(Dataset records)
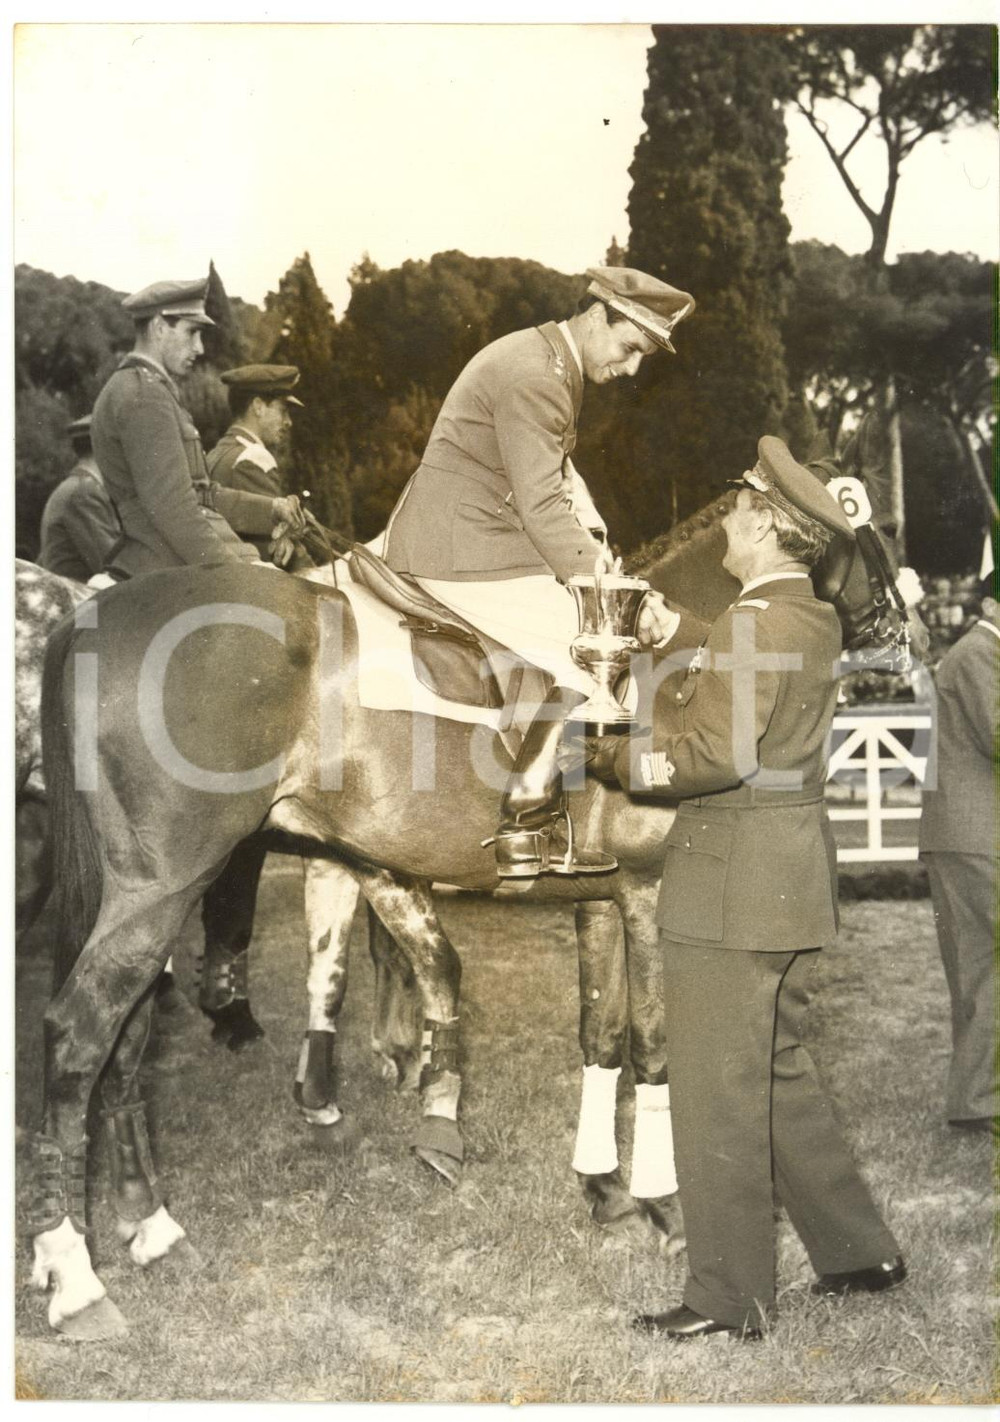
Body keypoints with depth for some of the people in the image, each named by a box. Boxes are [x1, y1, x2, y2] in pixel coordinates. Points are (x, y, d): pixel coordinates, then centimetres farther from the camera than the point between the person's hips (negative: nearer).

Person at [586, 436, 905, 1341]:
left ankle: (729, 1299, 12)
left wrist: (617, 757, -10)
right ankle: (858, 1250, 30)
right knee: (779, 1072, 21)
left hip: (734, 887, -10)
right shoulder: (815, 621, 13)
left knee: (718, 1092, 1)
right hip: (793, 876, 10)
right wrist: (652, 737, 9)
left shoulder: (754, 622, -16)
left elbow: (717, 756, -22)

--

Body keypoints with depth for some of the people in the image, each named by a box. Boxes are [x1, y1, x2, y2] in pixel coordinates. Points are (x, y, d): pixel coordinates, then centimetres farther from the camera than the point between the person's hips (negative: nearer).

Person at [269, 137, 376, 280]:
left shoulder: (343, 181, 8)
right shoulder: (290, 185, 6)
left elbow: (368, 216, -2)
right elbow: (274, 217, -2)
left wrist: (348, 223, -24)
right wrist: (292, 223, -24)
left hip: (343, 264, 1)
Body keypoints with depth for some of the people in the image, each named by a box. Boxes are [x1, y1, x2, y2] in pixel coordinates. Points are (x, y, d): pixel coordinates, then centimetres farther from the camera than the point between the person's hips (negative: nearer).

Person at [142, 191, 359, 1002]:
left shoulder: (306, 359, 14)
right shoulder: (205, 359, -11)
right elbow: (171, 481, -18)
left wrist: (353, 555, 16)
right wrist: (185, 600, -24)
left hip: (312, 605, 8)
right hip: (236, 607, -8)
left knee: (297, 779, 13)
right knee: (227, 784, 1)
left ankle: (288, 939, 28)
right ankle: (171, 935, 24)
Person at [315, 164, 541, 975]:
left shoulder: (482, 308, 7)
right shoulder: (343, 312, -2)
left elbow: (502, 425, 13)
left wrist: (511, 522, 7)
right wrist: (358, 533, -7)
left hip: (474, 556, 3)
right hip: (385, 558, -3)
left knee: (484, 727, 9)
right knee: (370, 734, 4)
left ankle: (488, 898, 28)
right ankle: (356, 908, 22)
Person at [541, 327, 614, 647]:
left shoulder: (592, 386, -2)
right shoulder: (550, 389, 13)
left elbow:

Problem requirements.
From the entries above, give again exactly the lines running from the line with "right shoulder: (290, 185, 6)" to the line with "left wrist: (353, 555, 16)"; include both of those lines.

Output.
right shoulder: (290, 185, 6)
left elbow: (368, 216, -2)
right elbow: (274, 217, -2)
left wrist: (348, 223, -24)
right wrist: (292, 223, -24)
left hip: (343, 264, 1)
Body keypoints with depth for some of the people in the image, each named by a box. Boxes are [x1, y1, x2, y2] in pixel coordinates. Points are (x, y, d): pixel coordinates, then centimetres farther from the camera than the point between the person's hips (negative: nearer).

Person at [142, 191, 359, 1002]:
left shoulder: (306, 359, 14)
right shoulder: (205, 359, -11)
right elbow: (171, 481, -18)
left wrist: (353, 555, 16)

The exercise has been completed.